• About this exercise
Turn every line of text in the data below into a JSON list of strings, one string per line, skipping blank lines. Leave the pictures out of your answer.

• Supplied data
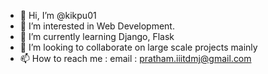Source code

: - 👋 Hi, I’m @kikpu01
- 👀 I’m interested in Web Development.
- 🌱 I’m currently learning Django, Flask
- 💞️ I’m looking to collaborate on large scale projects mainly
- 📫 How to reach me : email : pratham.iiitdmj@gmail.com

<!---
kikpu01/kikpu01 is a ✨ special ✨ repository because its `README.md` (this file) appears on your GitHub profile.
You can click the Preview link to take a look at your changes.
--->
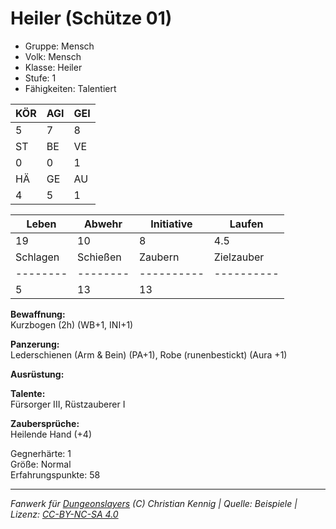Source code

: # Heiler (Schütze 01)  
- Gruppe: Mensch  
- Volk: Mensch  
- Klasse: Heiler  
- Stufe: 1  
- Fähigkeiten: Talentiert  


| KÖR | AGI | GEI |  
| --- | --- | --- |  
| 5   | 7   | 8   |
| ST  | BE  | VE  |  
| 0   | 0   | 1   |
| HÄ  | GE  | AU  |  
| 4   | 5   | 1   |


| Leben    | Abwehr   | Initiative | Laufen     |
| -------- | -------- | ---------- | ---------- |
| 19       | 10       | 8          | 4.5        |
| Schlagen | Schießen | Zaubern    | Zielzauber |
| -------- | -------- | ---------- | ---------- |
| 5        | 13       | 13         |            |

**Bewaffnung:**  
Kurzbogen (2h) (WB+1, INI+1)

**Panzerung:**  
Lederschienen (Arm & Bein) (PA+1), Robe (runenbestickt) (Aura +1)

**Ausrüstung:**  


**Talente:**  
Fürsorger III, Rüstzauberer I

**Zaubersprüche:**  
Heilende Hand (+4)

Gegnerhärte: 1  
Größe: Normal  
Erfahrungspunkte: 58  



___
*Fanwerk für [Dungeonslayers](https://www.dungeonslayers.net/) (C) Christian Kennig | Quelle: Beispiele | Lizenz: [CC-BY-NC-SA 4.0](https://creativecommons.org/licenses/by-nc-sa/4.0/deed.de)*
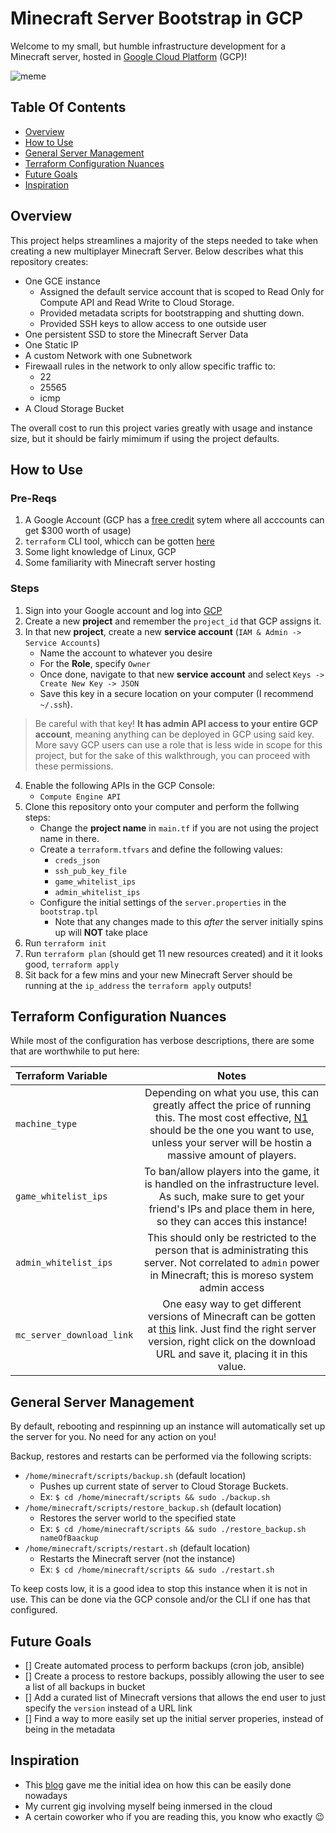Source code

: # Minecraft Server Bootstrap in GCP
Welcome to my small, but humble infrastructure development for a Minecraft server, hosted in [Google Cloud Platform](https://console.cloud.google.com/) (GCP)!

![meme](https://gifimage.net/wp-content/uploads/2017/08/its-alive-gif-20.gif)

## Table Of Contents
- [Overview](#Overview)
- [How to Use](#How-to-Use)
- [General Server Management](#General-Server-Management)
- [Terraform Configuration Nuances](#Terraform-Configuration-Nuances)
- [Future Goals](#Future-Goals)
- [Inspiration](#Inspiration)

## Overview

This project helps streamlines a majority of the steps needed to take when creating a new multiplayer Minecraft Server. Below describes what this repository creates:
- One GCE instance
    - Assigned the default service account that is scoped to Read Only for Compute API and Read Write to Cloud Storage.
    - Provided metadata scripts for bootstrapping and shutting down.
    - Provided SSH keys to allow access to one outside user
- One persistent SSD to store the Minecraft Server Data
- One Static IP
- A custom Network with one Subnetwork
- Firewaall rules in the network to only allow specific traffic to:
    - 22
    - 25565
    - icmp
- A Cloud Storage Bucket

The overall cost to run this project varies greatly with usage and instance size, but it should be fairly mimimum if using the project defaults.

## How to Use

### Pre-Reqs

1. A Google Account (GCP has a [free credit](https://cloud.google.com/free/) sytem where all acccounts can get $300 worth of usage)
2. `terraform` CLI tool, whicch can be gotten [here](https://www.terraform.io/downloads.html)
3. Some light knowledge of Linux, GCP
4. Some familiarity with Minecraft server hosting

### Steps

1. Sign into your Google account and log into [GCP](https://console.cloud.google.com/)
2. Create a new __project__ and remember the `project_id` that GCP assigns it.
3. In that new __project__, create a new __service account__ (`IAM & Admin -> Service Accounts`)
    - Name the account to whatever you desire
    - For the __Role__, specify `Owner`
    - Once done, navigate to that new __service account__ and select `Keys -> Create New Key -> JSON`
    - Save this key in a secure location on your computer (I recommend `~/.ssh`).

> Be careful with that key! __It has admin API access to your entire GCP account__, meaning anything can be deployed in GCP using said key. More savy GCP users can use a role that is less wide in scope for this project, but for the sake of this walkthrough, you can proceed with these permissions.

4. Enable the following APIs in the GCP Console:
    - `Compute Engine API` 
5. Clone this repository onto your computer and perform the follwing steps:
    - Change the __project name__ in `main.tf` if you are not using the project name in there.
    - Create a `terraform.tfvars` and define the following values:
        - `creds_json`
        - `ssh_pub_key_file`
        - `game_whitelist_ips`
        - `admin_whitelist_ips`
    - Configure the initial settings of the `server.properties` in the `bootstrap.tpl`
        - Note that any changes made to this _after_ the server initially spins up will __NOT__ take place
6. Run `terraform init`
7. Run `terraform plan` (should get 11 new resources created) and it it looks good, `terraform apply`
8. Sit back for a few mins and your new Minecraft Server should be running at the `ip_address` the `terraform apply` outputs!

## Terraform Configuration Nuances

While most of the configuration has verbose descriptions, there are some that are worthwhile to put here:

| Terraform Variable     | Notes        |
| :--------------------- | :----------: |
| `machine_type`         | Depending on what you use, this can greatly affect the price of running this. The most cost effective, [N1](https://cloud.google.com/compute/vm-instance-pricing#n1_predefined) should be the one you want to use, unless your server will be hostin a massive amount of players.
| `game_whitelist_ips`           | To ban/allow players into the game, it is handled on the infrastructure level. As such, make sure to get your friend's IPs and place them in here, so they can acces this instance! |
| `admin_whitelist_ips` | This should only be restricted to the person that is administrating this server. Not correlated to `admin` power in Minecraft; this is moreso system admin access |
| `mc_server_download_link` | One easy way to get different versions of Minecraft can be gotten at [this](https://mcversions.net/) link. Just find the right server version, right click on the download URL and save it, placing it in this value. |

## General Server Management

By default, rebooting and respinning up an instance will automatically set up the server for you. No need for any action on you!

Backup, restores and restarts can be performed via the following scripts:
- `/home/minecraft/scripts/backup.sh` (default location)
    - Pushes up current state of server to Cloud Storage Buckets.
    - Ex: `$ cd /home/minecraft/scripts && sudo ./backup.sh`
- `/home/minecraft/scripts/restore_backup.sh` (default location)
    - Restores the server world to the specified state
    - Ex: `$ cd /home/minecraft/scripts && sudo ./restore_backup.sh nameOfBaackup`
- `/home/minecraft/scripts/restart.sh` (default location)
    - Restarts the Minecraft server (not the instance)
    - Ex: `$ cd /home/minecraft/scripts && sudo ./restart.sh`

To keep costs low, it is a good idea to stop this instance when it is not in use. This can be done via the GCP console and/or the CLI if one has that configured.

## Future Goals

- [] Create automated process to perform backups (cron job, ansible)
- [] Create a process to restore backups, possibly allowing the user to see a list of all backups in bucket
- [] Add a curated list of Minecraft versions that allows the end user to just specify the `version` instead of a URL link
- [] Find a way to more easily set up the initial server properies, instead of being in the metadata

## Inspiration

- This [blog](https://cloud.google.com/blog/products/it-ops/brick-by-brick-learn-gcp-by-setting-up-a-minecraft-server) gave me the initial idea on how this can be easily done nowadays
- My current gig involving myself being inmersed in the cloud
- A certain coworker who if you are reading this, you know who exactly :wink:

• Reply to the exercise
[
  "Source code",
  ": - 👋 Hi, I’m @kikpu01",
  "- 👀 I’m interested in Web Development.",
  "- 🌱 I’m currently learning Django, Flask",
  "- 💞️ I’m looking to collaborate on large scale projects mainly",
  "- 📫 How to reach me : email : pratham.iiitdmj@gmail.com",
  "<!---",
  "kikpu01/kikpu01 is a ✨ special ✨ repository because its `README.md` (this file) appears on your GitHub profile.",
  "You can click the Preview link to take a look at your changes.",
  "--->",
  "Source code",
  ": # Heiler (Schütze 01)  ",
  "- Gruppe: Mensch  ",
  "- Volk: Mensch  ",
  "- Klasse: Heiler  ",
  "- Stufe: 1  ",
  "- Fähigkeiten: Talentiert  ",
  "| KÖR | AGI | GEI |  ",
  "| --- | --- | --- |  ",
  "| 5   | 7   | 8   |",
  "| ST  | BE  | VE  |  ",
  "| 0   | 0   | 1   |",
  "| HÄ  | GE  | AU  |  ",
  "| 4   | 5   | 1   |",
  "| Leben    | Abwehr   | Initiative | Laufen     |",
  "| -------- | -------- | ---------- | ---------- |",
  "| 19       | 10       | 8          | 4.5        |",
  "| Schlagen | Schießen | Zaubern    | Zielzauber |",
  "| -------- | -------- | ---------- | ---------- |",
  "| 5        | 13       | 13         |            |",
  "**Bewaffnung:**  ",
  "Kurzbogen (2h) (WB+1, INI+1)",
  "**Panzerung:**  ",
  "Lederschienen (Arm & Bein) (PA+1), Robe (runenbestickt) (Aura +1)",
  "**Ausrüstung:**  ",
  "**Talente:**  ",
  "Fürsorger III, Rüstzauberer I",
  "**Zaubersprüche:**  ",
  "Heilende Hand (+4)",
  "Gegnerhärte: 1  ",
  "Größe: Normal  ",
  "Erfahrungspunkte: 58  ",
  "___",
  "*Fanwerk für [Dungeonslayers](https://www.dungeonslayers.net/) (C) Christian Kennig | Quelle: Beispiele | Lizenz: [CC-BY-NC-SA 4.0](https://creativecommons.org/licenses/by-nc-sa/4.0/deed.de)*",
  "Source code",
  ": # Minecraft Server Bootstrap in GCP",
  "Welcome to my small, but humble infrastructure development for a Minecraft server, hosted in [Google Cloud Platform](https://console.cloud.google.com/) (GCP)!",
  "![meme](https://gifimage.net/wp-content/uploads/2017/08/its-alive-gif-20.gif)",
  "## Table Of Contents",
  "- [Overview](#Overview)",
  "- [How to Use](#How-to-Use)",
  "- [General Server Management](#General-Server-Management)",
  "- [Terraform Configuration Nuances](#Terraform-Configuration-Nuances)",
  "- [Future Goals](#Future-Goals)",
  "- [Inspiration](#Inspiration)",
  "## Overview",
  "This project helps streamlines a majority of the steps needed to take when creating a new multiplayer Minecraft Server. Below describes what this repository creates:",
  "- One GCE instance",
  "    - Assigned the default service account that is scoped to Read Only for Compute API and Read Write to Cloud Storage.",
  "    - Provided metadata scripts for bootstrapping and shutting down.",
  "    - Provided SSH keys to allow access to one outside user",
  "- One persistent SSD to store the Minecraft Server Data",
  "- One Static IP",
  "- A custom Network with one Subnetwork",
  "- Firewaall rules in the network to only allow specific traffic to:",
  "    - 22",
  "    - 25565",
  "    - icmp",
  "- A Cloud Storage Bucket",
  "The overall cost to run this project varies greatly with usage and instance size, but it should be fairly mimimum if using the project defaults.",
  "## How to Use",
  "### Pre-Reqs",
  "1. A Google Account (GCP has a [free credit](https://cloud.google.com/free/) sytem where all acccounts can get $300 worth of usage)",
  "2. `terraform` CLI tool, whicch can be gotten [here](https://www.terraform.io/downloads.html)",
  "3. Some light knowledge of Linux, GCP",
  "4. Some familiarity with Minecraft server hosting",
  "### Steps",
  "1. Sign into your Google account and log into [GCP](https://console.cloud.google.com/)",
  "2. Create a new __project__ and remember the `project_id` that GCP assigns it.",
  "3. In that new __project__, create a new __service account__ (`IAM & Admin -> Service Accounts`)",
  "    - Name the account to whatever you desire",
  "    - For the __Role__, specify `Owner`",
  "    - Once done, navigate to that new __service account__ and select `Keys -> Create New Key -> JSON`",
  "    - Save this key in a secure location on your computer (I recommend `~/.ssh`).",
  "> Be careful with that key! __It has admin API access to your entire GCP account__, meaning anything can be deployed in GCP using said key. More savy GCP users can use a role that is less wide in scope for this project, but for the sake of this walkthrough, you can proceed with these permissions.",
  "4. Enable the following APIs in the GCP Console:",
  "    - `Compute Engine API` ",
  "5. Clone this repository onto your computer and perform the follwing steps:",
  "    - Change the __project name__ in `main.tf` if you are not using the project name in there.",
  "    - Create a `terraform.tfvars` and define the following values:",
  "        - `creds_json`",
  "        - `ssh_pub_key_file`",
  "        - `game_whitelist_ips`",
  "        - `admin_whitelist_ips`",
  "    - Configure the initial settings of the `server.properties` in the `bootstrap.tpl`",
  "        - Note that any changes made to this _after_ the server initially spins up will __NOT__ take place",
  "6. Run `terraform init`",
  "7. Run `terraform plan` (should get 11 new resources created) and it it looks good, `terraform apply`",
  "8. Sit back for a few mins and your new Minecraft Server should be running at the `ip_address` the `terraform apply` outputs!",
  "## Terraform Configuration Nuances",
  "While most of the configuration has verbose descriptions, there are some that are worthwhile to put here:",
  "| Terraform Variable     | Notes        |",
  "| :--------------------- | :----------: |",
  "| `machine_type`         | Depending on what you use, this can greatly affect the price of running this. The most cost effective, [N1](https://cloud.google.com/compute/vm-instance-pricing#n1_predefined) should be the one you want to use, unless your server will be hostin a massive amount of players.",
  "| `game_whitelist_ips`           | To ban/allow players into the game, it is handled on the infrastructure level. As such, make sure to get your friend's IPs and place them in here, so they can acces this instance! |",
  "| `admin_whitelist_ips` | This should only be restricted to the person that is administrating this server. Not correlated to `admin` power in Minecraft; this is moreso system admin access |",
  "| `mc_server_download_link` | One easy way to get different versions of Minecraft can be gotten at [this](https://mcversions.net/) link. Just find the right server version, right click on the download URL and save it, placing it in this value. |",
  "## General Server Management",
  "By default, rebooting and respinning up an instance will automatically set up the server for you. No need for any action on you!",
  "Backup, restores and restarts can be performed via the following scripts:",
  "- `/home/minecraft/scripts/backup.sh` (default location)",
  "    - Pushes up current state of server to Cloud Storage Buckets.",
  "    - Ex: `$ cd /home/minecraft/scripts && sudo ./backup.sh`",
  "- `/home/minecraft/scripts/restore_backup.sh` (default location)",
  "    - Restores the server world to the specified state",
  "    - Ex: `$ cd /home/minecraft/scripts && sudo ./restore_backup.sh nameOfBaackup`",
  "- `/home/minecraft/scripts/restart.sh` (default location)",
  "    - Restarts the Minecraft server (not the instance)",
  "    - Ex: `$ cd /home/minecraft/scripts && sudo ./restart.sh`",
  "To keep costs low, it is a good idea to stop this instance when it is not in use. This can be done via the GCP console and/or the CLI if one has that configured.",
  "## Future Goals",
  "- [] Create automated process to perform backups (cron job, ansible)",
  "- [] Create a process to restore backups, possibly allowing the user to see a list of all backups in bucket",
  "- [] Add a curated list of Minecraft versions that allows the end user to just specify the `version` instead of a URL link",
  "- [] Find a way to more easily set up the initial server properies, instead of being in the metadata",
  "## Inspiration",
  "- This [blog](https://cloud.google.com/blog/products/it-ops/brick-by-brick-learn-gcp-by-setting-up-a-minecraft-server) gave me the initial idea on how this can be easily done nowadays",
  "- My current gig involving myself being inmersed in the cloud",
  "- A certain coworker who if you are reading this, you know who exactly :wink:"
]